Retention of active members i.e. minimal loss of active members (churn rate).
Diversity of membership, especially with respect to innovation communities.
Maturity, with reference to the Community Roundtable Maturity Model.
Using SWOOP for Assessing Enterprise Community/Group HealthSWOOP is focused on the Enterprise market and is therefore very interested in what we can usefully draw from the experiences of online consumer and customer networks. The following table summarises the experiences identified above and how SWOOP currently addresses these measures, or not:
Customer Community Health Measures
SWOOP Enterprise Health Measures
Growth in Membership
Measures active membership and provides a trend chart to monitor both growth and decline.
Useful Content
Provides a most engaging posts widget to assess the usefulness of content posted. We are currently developing a sentiment assessment for content.
Popularity/Traffic
SWOOP does not currently measure views or reads. Our focus is more on connections that may result from content viewing.
Responsiveness
Has a response rate widget that identifies overall response rate and the type of response e.g. like, reply and the time period within which responses are made.
Interactivity
Has several rich measures for interactivity, including network connectivity and a network map, give-receive balance and two way connections. The Topic tab also identifies interactivity around tagged topics.
Liveliness
The activity per user widget provides the closest to a liveliness (or lack of liveliness) indicator.
Activity over time
The Active Users and Activity per User widgets report on this measure.
Contributions per member
The Activity per User widget provides this.
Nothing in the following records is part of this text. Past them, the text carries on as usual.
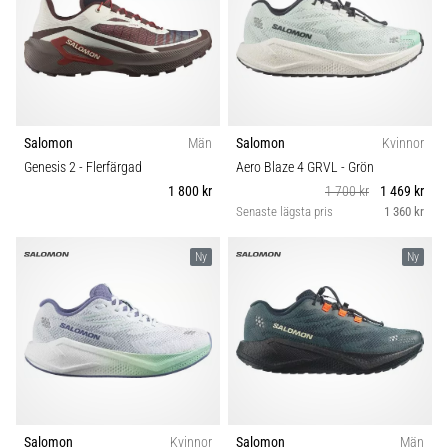
Salomon
Män
Salomon
Kvinnor
Genesis 2
- Flerfärgad
Aero Blaze 4 GRVL
- Grön
1 800 kr
1 700 kr
1 469 kr
Senaste lägsta pris
1 360 kr
Ny
Ny
Salomon
Kvinnor
Salomon
Män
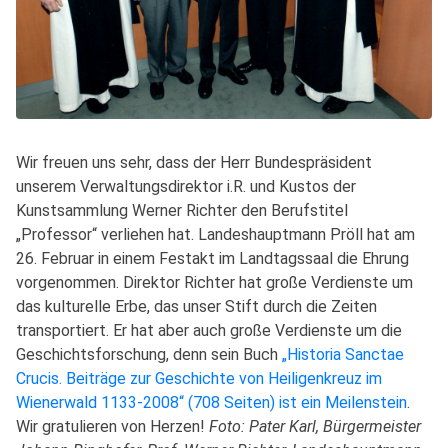
Wir freuen uns sehr, dass der Herr Bundespräsident
unserem Verwaltungsdirektor i.R. und Kustos der
Kunstsammlung Werner Richter den Berufstitel
„Professor“ verliehen hat. Landeshauptmann Pröll hat am
26. Februar in einem Festakt im Landtagssaal die Ehrung
vorgenommen. Direktor Richter hat große Verdienste um
das kulturelle Erbe, das unser Stift durch die Zeiten
transportiert. Er hat aber auch große Verdienste um die
Geschichtsforschung, denn sein Buch
„Historia Sanctae
Crucis. Beiträge zur Geschichte von Heiligenkreuz im
Wienerwald 1133-2008“ (708 Seiten) ist ein Meilenstein
.
Wir gratulieren von Herzen!
Foto: Pater Karl, Bürgermeister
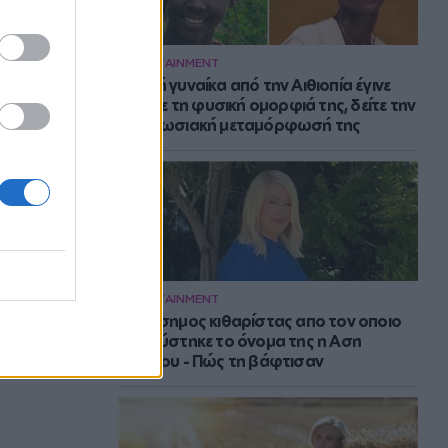
ENTERTAINMENT
Νεαρή γυναίκα από την Αιθιοπία έγινε
viral με τη φυσική ομορφιά της, δείτε την
εντυπωσιακή μεταμόρφωσή της
ENTERTAINMENT
Ο διάσημος κιθαρίστας απο τον οποιο
εμπνεύστηκε το όνομα της η Αση
Μπήλιου - Πώς τη βάφτισαν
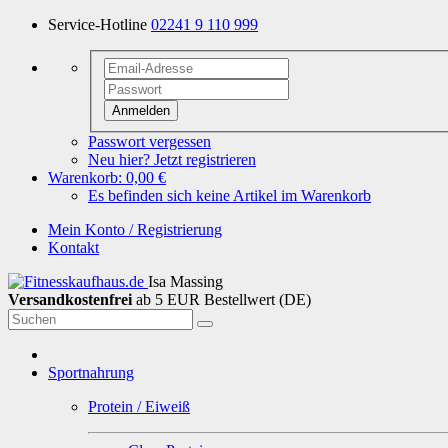
Service-Hotline
02241 9 110 999
Anmelden
Passwort vergessen
Neu hier? Jetzt registrieren
Warenkorb:
0,00 €
Es befinden sich keine Artikel im Warenkorb
Mein Konto / Registrierung
Kontakt
Isa Massing
Versandkostenfrei
ab 5 EUR Bestellwert (DE)
Sportnahrung
Protein / Eiweiß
The New Community Health Index provides a 12 month history as well as alarms when certain thresholds are breached.
Sense of community
Requires a survey, which is outside the scope of SWOOP.
Retention
Not currently measured directly. The active members trend chart gives a sense of retention, but does not specifically measure individual retention rates.
Diversity
Not provided on the SWOOP dashboard, but is now included in the SWOOP benchmarking service. Diversity can be measured across several dimensions, depending on the profile data provided to SWOOP e.g. formal lines of business, geography, gender etc. In the absence of profile data, diversity is measured by the diversity of individual membership of groups.
Maturity
The Community Roundtable maturity assessment is a generic one for both online and offline communities. Our preference is to use a maturity framework that is more aligned to ESN, which we have reported on earlier. How the SWOOP measures can be related to this maturity curve is shown below.
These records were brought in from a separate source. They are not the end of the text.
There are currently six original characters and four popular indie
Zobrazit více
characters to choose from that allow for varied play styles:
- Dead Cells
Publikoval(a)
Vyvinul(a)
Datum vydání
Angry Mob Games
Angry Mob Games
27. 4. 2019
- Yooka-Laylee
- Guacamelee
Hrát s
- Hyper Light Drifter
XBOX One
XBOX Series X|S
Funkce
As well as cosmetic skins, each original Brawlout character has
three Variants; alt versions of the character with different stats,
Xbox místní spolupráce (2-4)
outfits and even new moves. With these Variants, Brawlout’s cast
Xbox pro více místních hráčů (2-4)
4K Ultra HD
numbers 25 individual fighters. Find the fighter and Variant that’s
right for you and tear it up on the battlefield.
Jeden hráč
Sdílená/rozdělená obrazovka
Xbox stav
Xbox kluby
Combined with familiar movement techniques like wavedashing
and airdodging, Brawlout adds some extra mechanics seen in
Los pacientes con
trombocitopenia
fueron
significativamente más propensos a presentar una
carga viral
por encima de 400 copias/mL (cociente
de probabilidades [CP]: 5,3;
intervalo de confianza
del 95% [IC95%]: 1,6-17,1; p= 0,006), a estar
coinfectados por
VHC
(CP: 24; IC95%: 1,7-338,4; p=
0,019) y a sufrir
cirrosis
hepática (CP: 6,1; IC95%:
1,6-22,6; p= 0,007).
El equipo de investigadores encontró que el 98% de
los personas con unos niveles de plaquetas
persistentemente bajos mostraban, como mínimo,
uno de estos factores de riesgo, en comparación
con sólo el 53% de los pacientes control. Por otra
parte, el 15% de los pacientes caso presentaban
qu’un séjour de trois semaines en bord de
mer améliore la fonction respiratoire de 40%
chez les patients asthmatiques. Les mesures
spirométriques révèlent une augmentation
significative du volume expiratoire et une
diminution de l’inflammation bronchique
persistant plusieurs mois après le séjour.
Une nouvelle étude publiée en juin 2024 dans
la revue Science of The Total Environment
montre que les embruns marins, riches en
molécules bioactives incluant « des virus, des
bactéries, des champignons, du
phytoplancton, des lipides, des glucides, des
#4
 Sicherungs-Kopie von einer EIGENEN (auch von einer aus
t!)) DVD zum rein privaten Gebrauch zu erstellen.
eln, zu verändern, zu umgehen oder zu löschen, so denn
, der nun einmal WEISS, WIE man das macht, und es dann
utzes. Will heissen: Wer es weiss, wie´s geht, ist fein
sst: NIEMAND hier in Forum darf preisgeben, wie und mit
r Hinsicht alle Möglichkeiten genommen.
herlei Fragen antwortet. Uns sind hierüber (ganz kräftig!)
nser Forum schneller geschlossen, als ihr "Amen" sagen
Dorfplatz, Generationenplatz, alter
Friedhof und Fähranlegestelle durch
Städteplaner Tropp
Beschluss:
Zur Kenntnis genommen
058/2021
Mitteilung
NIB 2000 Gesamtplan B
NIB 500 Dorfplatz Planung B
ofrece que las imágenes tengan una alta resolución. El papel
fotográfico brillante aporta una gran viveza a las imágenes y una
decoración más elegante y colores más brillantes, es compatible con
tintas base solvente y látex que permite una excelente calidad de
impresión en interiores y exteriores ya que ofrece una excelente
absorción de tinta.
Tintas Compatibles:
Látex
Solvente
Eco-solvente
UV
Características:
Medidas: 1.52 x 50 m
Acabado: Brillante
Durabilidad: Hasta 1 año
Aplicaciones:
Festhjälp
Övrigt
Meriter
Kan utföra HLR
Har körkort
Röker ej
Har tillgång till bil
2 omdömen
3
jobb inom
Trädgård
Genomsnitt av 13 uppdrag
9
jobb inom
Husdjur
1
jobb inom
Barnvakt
Thresholds for What’s Good, Not so good and Bad
We know that health measures are important, but they are of little use without providing some sense of what a good, bad or neutral score is. In the human health scenario, it is easy to find out what these thresholds are for basic health measures like BMI and Blood Pressure. This is because the medical research community has been able to access masses of data to correlate with actual health outcomes, to determine these thresholds with some degree of confidence. Online communities have yet to reach such a level of maturity, but the same ‘big data’ approach for determining health thresholds still applies.
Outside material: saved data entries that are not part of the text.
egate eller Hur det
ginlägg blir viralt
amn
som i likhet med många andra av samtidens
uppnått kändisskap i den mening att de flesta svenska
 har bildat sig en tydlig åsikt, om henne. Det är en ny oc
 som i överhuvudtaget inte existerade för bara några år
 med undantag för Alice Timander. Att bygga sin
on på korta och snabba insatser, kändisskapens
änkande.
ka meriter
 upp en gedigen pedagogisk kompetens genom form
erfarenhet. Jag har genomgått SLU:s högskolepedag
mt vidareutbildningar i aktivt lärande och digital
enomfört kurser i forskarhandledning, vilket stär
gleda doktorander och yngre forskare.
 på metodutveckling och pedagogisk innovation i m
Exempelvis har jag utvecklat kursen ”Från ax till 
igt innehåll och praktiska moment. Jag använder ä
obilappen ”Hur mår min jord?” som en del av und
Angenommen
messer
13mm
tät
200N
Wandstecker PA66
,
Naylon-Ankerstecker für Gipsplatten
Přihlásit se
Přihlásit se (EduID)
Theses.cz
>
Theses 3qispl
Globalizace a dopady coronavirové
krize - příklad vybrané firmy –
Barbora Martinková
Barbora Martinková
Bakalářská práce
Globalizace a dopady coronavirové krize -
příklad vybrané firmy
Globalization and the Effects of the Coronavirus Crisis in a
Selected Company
Our intent is to provide community/group leaders with an early warning system for when their groups may require some added attention. The effects of this attention can then be monitored in the widget itself, or more comprehensively through the suite of SWOOP measures identified in the table above.
As noted earlier, Lithium has gone furthest in achieving this, from the large data sets that they have available to them on their customer platform. At SWOOP we are also collecting similar data for ESNs but as yet, not to the level that Lithium has been able to achieve. Nevertheless, we believe we have achieved a starting point now with our new Community Health Index Widget. While we are only using a single ‘activity per active user’ measure, we have been able to establish some initial thresholds by analysing hundreds of groups across several Yammer installations.
Communities are the core value drivers of any ESN. Healthy enterprise communities lead to healthy businesses, so it’s worth taking the trouble to actively monitor it.